Appearance-Based Loop Closure Detection for Online Large-Scale and Long-Term Operation
Mathieu Labbé, François Michaud
TL;DR
The paper tackles online loop closure detection in large-scale, long-term appearance-based mapping by introducing RTAB-Map, a memory-management framework that bounds the Working Memory (WM) to maintain real-time processing and uses a Long-Term Memory (LTM) to store overflow locations. It combines a Bayesian framework with Retrieval and Transfer mechanisms: new observations are converted into incremental bag-of-words signatures from SURF features, weights are updated, and loop-closure hypotheses are tracked with a discrete Bayesian filter; matching is performed against WM, while nearby or retrieved locations from LTM are brought into WM to support future closures. Key contributions include the memory-management strategy (Weight Update, Retrieval, Transfer), the integrated Bayesian loop-closure hypothesis tracking, and extensive empirical validation across community, university campus, and synthetic datasets showing high recall at 100% precision while satisfying real-time constraints. The approach demonstrates that online, large-scale SLAM is feasible by selectively retaining discriminative locations in WM and opportunistically leveraging LTM via retrieval, enabling robust loop closures under varying illumination and viewpoint changes with practical processing times.
Abstract
In appearance-based localization and mapping, loop closure detection is the process used to determinate if the current observation comes from a previously visited location or a new one.

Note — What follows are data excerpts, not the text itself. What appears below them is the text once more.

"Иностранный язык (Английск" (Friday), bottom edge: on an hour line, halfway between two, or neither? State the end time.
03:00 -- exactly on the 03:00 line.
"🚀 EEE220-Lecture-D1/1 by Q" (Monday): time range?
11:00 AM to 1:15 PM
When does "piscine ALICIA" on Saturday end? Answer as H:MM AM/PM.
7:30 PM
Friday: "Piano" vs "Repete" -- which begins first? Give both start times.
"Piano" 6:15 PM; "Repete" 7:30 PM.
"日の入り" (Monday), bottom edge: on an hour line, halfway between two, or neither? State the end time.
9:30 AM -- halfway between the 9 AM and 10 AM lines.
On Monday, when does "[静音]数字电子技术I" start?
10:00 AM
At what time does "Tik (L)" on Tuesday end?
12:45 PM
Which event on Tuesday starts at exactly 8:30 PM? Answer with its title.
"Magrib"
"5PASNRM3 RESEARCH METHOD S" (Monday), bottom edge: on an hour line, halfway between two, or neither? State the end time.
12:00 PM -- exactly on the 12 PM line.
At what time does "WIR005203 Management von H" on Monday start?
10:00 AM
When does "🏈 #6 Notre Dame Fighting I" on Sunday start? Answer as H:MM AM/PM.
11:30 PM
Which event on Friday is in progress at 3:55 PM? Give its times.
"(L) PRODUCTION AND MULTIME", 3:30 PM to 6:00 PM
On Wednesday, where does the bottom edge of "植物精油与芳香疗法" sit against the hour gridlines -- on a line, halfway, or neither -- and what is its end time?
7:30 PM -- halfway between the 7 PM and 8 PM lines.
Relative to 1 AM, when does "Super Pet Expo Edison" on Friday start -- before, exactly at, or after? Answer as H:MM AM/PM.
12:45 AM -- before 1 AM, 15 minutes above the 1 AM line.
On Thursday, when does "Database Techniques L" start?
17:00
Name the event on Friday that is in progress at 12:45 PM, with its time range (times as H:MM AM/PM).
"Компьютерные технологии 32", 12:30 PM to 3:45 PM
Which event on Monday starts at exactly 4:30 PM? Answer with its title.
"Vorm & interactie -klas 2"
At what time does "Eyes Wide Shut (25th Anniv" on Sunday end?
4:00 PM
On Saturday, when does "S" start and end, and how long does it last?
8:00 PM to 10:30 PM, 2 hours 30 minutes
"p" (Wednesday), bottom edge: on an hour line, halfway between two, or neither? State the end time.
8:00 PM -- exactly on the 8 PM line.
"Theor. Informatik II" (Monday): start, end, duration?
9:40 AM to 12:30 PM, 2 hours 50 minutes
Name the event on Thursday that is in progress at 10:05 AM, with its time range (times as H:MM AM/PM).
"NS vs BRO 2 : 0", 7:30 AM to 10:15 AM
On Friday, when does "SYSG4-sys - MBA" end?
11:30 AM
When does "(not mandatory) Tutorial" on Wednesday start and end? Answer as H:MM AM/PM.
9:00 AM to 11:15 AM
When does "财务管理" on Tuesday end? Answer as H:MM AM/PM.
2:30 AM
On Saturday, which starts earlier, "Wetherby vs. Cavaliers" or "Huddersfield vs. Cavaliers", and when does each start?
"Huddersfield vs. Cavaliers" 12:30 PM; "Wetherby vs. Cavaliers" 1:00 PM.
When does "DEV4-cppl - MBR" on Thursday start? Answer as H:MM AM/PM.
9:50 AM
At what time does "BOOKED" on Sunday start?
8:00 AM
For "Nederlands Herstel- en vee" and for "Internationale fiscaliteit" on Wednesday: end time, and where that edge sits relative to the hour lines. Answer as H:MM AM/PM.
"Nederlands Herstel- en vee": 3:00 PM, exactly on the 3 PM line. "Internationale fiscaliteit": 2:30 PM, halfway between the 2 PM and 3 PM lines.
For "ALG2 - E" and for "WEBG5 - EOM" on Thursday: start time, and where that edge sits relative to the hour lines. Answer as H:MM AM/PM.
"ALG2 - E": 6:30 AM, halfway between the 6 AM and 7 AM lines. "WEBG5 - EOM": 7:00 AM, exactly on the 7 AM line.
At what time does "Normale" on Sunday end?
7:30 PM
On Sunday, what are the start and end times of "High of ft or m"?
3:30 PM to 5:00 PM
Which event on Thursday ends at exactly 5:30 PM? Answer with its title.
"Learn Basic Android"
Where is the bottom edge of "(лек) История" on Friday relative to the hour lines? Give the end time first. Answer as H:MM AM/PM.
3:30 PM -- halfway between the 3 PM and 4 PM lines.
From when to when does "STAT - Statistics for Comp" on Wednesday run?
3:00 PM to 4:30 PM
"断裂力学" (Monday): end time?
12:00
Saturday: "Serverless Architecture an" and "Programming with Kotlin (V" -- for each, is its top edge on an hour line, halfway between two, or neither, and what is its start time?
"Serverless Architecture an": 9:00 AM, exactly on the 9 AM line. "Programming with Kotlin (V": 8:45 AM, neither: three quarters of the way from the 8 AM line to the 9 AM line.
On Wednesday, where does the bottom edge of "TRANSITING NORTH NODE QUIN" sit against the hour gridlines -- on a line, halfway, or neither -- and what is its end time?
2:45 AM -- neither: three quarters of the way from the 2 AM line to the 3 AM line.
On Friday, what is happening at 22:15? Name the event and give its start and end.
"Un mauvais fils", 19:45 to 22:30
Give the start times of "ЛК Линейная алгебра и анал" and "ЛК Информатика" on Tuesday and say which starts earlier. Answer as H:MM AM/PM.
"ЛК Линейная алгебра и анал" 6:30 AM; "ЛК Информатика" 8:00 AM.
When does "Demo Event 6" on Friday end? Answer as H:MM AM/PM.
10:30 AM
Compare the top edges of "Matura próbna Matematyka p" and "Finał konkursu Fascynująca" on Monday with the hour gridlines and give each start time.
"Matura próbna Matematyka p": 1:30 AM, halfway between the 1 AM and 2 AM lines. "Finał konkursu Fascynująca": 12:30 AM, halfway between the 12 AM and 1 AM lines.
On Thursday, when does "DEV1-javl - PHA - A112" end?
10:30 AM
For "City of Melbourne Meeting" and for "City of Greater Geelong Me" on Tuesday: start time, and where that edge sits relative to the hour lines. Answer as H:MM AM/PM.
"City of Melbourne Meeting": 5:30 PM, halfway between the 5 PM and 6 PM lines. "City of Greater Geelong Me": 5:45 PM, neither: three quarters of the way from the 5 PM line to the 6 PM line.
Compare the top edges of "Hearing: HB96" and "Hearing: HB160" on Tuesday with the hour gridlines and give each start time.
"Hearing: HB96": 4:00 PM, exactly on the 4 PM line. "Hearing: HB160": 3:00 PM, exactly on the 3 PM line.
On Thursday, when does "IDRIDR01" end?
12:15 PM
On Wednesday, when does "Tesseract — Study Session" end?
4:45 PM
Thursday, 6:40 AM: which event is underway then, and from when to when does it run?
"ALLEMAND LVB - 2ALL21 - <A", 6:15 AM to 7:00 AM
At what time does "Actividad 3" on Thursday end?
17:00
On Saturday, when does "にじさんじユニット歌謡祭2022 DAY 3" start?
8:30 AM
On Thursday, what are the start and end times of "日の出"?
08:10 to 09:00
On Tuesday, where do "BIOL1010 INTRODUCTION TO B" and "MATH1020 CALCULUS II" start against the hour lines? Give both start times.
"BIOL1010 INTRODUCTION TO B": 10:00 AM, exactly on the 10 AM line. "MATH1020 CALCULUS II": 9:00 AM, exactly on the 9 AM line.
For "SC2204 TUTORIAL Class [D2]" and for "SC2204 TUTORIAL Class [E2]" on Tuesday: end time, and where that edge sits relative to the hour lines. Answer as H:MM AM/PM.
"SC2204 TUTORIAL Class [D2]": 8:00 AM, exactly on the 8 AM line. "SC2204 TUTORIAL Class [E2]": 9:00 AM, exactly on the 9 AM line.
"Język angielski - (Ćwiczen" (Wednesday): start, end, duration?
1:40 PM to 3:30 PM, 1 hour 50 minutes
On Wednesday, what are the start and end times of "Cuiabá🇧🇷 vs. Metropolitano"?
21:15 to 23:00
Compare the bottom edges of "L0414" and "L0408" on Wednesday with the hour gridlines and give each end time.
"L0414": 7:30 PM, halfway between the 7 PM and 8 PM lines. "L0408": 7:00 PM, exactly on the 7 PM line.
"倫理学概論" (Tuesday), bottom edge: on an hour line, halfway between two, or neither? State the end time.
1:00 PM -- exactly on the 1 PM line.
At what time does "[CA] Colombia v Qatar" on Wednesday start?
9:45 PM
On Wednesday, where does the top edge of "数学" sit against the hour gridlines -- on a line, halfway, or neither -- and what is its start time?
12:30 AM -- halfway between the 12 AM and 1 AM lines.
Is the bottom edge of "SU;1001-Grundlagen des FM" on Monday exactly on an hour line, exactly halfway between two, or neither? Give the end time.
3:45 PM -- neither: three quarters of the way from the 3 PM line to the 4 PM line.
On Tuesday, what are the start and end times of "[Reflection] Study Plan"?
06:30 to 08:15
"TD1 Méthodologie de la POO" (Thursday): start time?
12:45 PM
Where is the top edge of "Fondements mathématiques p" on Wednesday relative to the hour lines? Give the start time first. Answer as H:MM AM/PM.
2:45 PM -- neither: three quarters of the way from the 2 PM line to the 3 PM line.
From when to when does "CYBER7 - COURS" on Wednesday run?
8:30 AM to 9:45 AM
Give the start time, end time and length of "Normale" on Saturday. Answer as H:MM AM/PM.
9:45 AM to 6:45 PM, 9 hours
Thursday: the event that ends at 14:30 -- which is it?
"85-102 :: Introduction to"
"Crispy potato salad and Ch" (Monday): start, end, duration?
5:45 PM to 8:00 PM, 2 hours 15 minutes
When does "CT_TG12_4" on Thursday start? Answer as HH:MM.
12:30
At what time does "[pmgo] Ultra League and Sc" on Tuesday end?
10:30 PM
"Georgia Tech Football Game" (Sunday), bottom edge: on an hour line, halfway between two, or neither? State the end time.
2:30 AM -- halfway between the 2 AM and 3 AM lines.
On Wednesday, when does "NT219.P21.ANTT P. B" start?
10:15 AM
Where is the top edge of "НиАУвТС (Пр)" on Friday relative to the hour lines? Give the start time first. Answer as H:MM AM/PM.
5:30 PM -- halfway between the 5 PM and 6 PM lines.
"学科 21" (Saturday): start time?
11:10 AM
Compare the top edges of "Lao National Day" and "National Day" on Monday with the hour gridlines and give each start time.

As the size of the internal map increases, so does the time required to compare new observations with all stored locations, eventually limiting online processing. This paper presents an online loop closure detection approach for large-scale and long-term operation. The approach is based on a memory management method, which limits the number of locations used for loop closure detection so that the computation time remains under real-time constraints. The idea consists of keeping the most recent and frequently observed locations in a Working Memory (WM) used for loop closure detection, and transferring the others into a Long-Term Memory (LTM). When a match is found between the current location and one stored in WM, associated locations stored in LTM can be updated and remembered for additional loop closure detections. Results demonstrate the approach's adaptability and scalability using ten standard data sets from other appearance-based loop closure approaches, one custom data set using real images taken over a 2 km loop of our university campus, and one custom data set (7 hours) using virtual images from the racing video game ``Need for Speed: Most Wanted''.